Questo compito fu perfettamente compreso da Durruti, che, fino alla sua morte, si adoperò con grande impegno a garantire, da una parte, l'efficienza operativa delle sue unità, dall'altra, a mantenere il più possibile, al loro interno, una struttura egualitaria, contro ogni tentativo di militarizzazione in senso "classico". Ben presto, l'attività della colonna Durruti-Farras sul fronte Aragonese suscitò l'interesse di un gran numero di giornalisti e personalità varie, e non solo per le vittorie conseguite. Era proprio lo spirito libertario che animava il fronte tenuto dalla colonna, che attirava l'attenzione. Attenzione non sempre benigna. Il governo centrale, man mano che la guerra andava avanti, timoroso più del diffondersi delle idee anarchiche che di una sconfitta militare, prese a boicottare le unità del fronte aragonese, rallentando in modo criminale il rifornimento di armi, munizioni e viveri. A questo gioco non erano estranee le mene del Partito Comunista Spagnolo, diretta emanazione della volontà di Stalin, che vedeva di mal occhio la popolarità della C.N.T. in generale, e quella di Durruti, in particolare, e si dimostrò, nei fatti, disposto ad usare qualunque mezzo per debellarne la "concorrenza". I tentativi di ottenere da Madrid un approvvigionamento più adatto alla situazione, non ebbero esito.

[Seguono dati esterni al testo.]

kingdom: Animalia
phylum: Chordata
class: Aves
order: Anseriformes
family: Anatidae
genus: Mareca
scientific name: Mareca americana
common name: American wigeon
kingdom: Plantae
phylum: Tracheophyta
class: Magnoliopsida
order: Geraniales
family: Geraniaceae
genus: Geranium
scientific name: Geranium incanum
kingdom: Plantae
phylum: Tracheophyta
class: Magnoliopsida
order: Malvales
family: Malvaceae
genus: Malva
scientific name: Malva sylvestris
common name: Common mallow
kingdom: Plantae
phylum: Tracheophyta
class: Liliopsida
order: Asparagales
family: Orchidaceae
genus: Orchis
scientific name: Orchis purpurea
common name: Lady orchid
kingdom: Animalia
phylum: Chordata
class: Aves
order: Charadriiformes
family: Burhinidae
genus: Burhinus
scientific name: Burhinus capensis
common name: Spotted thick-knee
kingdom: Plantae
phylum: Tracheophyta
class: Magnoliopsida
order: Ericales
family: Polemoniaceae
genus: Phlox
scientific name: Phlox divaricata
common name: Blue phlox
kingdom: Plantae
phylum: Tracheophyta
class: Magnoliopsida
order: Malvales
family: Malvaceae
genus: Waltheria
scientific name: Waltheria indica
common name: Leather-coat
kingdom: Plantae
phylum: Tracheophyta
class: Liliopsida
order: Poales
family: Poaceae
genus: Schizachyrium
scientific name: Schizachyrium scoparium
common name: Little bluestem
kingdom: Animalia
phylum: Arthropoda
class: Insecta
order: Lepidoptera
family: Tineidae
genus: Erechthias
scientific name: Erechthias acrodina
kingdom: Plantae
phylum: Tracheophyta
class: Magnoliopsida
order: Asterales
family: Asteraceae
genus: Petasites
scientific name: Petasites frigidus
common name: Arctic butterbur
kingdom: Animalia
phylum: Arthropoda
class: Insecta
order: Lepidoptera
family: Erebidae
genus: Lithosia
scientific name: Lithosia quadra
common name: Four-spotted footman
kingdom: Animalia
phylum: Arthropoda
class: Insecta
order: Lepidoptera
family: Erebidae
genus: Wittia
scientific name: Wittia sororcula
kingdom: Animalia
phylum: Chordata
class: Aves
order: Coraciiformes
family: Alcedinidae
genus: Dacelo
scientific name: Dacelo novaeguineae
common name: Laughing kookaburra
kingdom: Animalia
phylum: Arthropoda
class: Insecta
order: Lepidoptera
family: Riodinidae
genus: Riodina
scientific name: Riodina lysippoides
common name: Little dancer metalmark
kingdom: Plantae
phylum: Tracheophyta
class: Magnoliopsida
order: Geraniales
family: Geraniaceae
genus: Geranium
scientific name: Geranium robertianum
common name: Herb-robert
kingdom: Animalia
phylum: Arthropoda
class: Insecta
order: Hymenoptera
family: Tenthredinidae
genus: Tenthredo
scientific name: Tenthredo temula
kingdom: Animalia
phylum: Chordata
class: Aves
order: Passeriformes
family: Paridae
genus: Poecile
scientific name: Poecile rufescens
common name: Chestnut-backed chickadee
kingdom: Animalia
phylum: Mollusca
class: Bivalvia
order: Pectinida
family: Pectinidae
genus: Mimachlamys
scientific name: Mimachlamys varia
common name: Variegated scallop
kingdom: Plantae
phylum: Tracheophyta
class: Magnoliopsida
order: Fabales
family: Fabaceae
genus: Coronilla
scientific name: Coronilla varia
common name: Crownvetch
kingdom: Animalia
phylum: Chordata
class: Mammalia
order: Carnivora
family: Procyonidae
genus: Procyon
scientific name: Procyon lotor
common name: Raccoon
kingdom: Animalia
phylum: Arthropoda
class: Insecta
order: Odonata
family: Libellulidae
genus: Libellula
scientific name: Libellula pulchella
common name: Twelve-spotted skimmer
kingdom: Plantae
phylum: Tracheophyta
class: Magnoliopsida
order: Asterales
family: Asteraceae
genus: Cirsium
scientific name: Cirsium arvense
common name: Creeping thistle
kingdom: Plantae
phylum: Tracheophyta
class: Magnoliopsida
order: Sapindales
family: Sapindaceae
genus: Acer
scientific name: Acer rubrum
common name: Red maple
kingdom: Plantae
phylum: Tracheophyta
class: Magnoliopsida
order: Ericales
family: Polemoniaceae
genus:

Verso la fine del 1936, i franchisti sferrarono una terribile offensiva contro la capitale, il famoso (o famigerato) assedio di Madrid. Il Governo fu preso dal panico, pensando all'effetto disastroso che un'eventuale capitolazione avrebbe avuto, sia sul piano strategico, che sul morale degli altri combattenti. Chiamò, così, la Colonna di Durruti alla difesa della città, fidando che l'abilità e il prestigio di quest'uomo avrebbero risollevato il morale dei madrileni. Durruti giunse a Madrid il 12 novembre, accolto dalla gioia e dall'entusiasmo generale e, senza un attimo di respiro, si mise al lavoro sul settore più pericoloso. Il 19 novembre, verso le due del pomeriggio, si trovava di fronte al Policlinico, bastione che dominava la città universitaria, in cui i fascisti si erano trincerati. Qui, in circostanze che ancor oggi è difficile appurare, ricevette in pieno polmone una palla cal. 9: portato d'urgenza in ospedale, cessò di vivere alle 6 del mattino dell'indomani, dopo molti, inutili, interventi chirurgici. La sua morte venne tenuta segreta, per non scoraggiare i combattenti che vedevano in lui il simbolo stesso della lotta antifranchista, e, di nascosto, il corpo fu trasportato a Barcellona. Il suo funerale venne celebrato solo il 23 novembre, con tutti gli onori e il cordoglio che si meritava.
Chi uccise Durruti? La C.N.T., sempre nell'intento di non intaccare il morale delle truppe, comunicò pubblicamente che era stato colpito dal piombo fascista, ma era una versione di comodo, destinata a durare non più di qualche giorno. Rapidamente, le circostanze oscure della sua morte diventarono di dominio pubblico, e cominciò a circolare il termine più esatto per definirla: assassinio. Il partito comunista spagnolo mise in giro la versione secondo la quale Durruti era stato ucciso dai suoi stessi compagni, perché aveva rigettato i principi anarchici per avvicinarsi a quelli marxisti. Ma, per quanti lo conobbero, è una tesi così inverosimile da non meritare nemmeno di essere discussa. Al di là di quella che fu la meccanica dell'avvenimento, oggi possiamo affermare che furono proprio i comunisti ad assassinarlo, per togliere di mezzo un pericoloso ostacolo alla loro egemonia. Lo dimostra, oltre ad alcune testimonianze di sicuro valore, il fatto che furono gli unici a trarre vantaggio dalla sua morte. La storia, purtroppo, si ripete.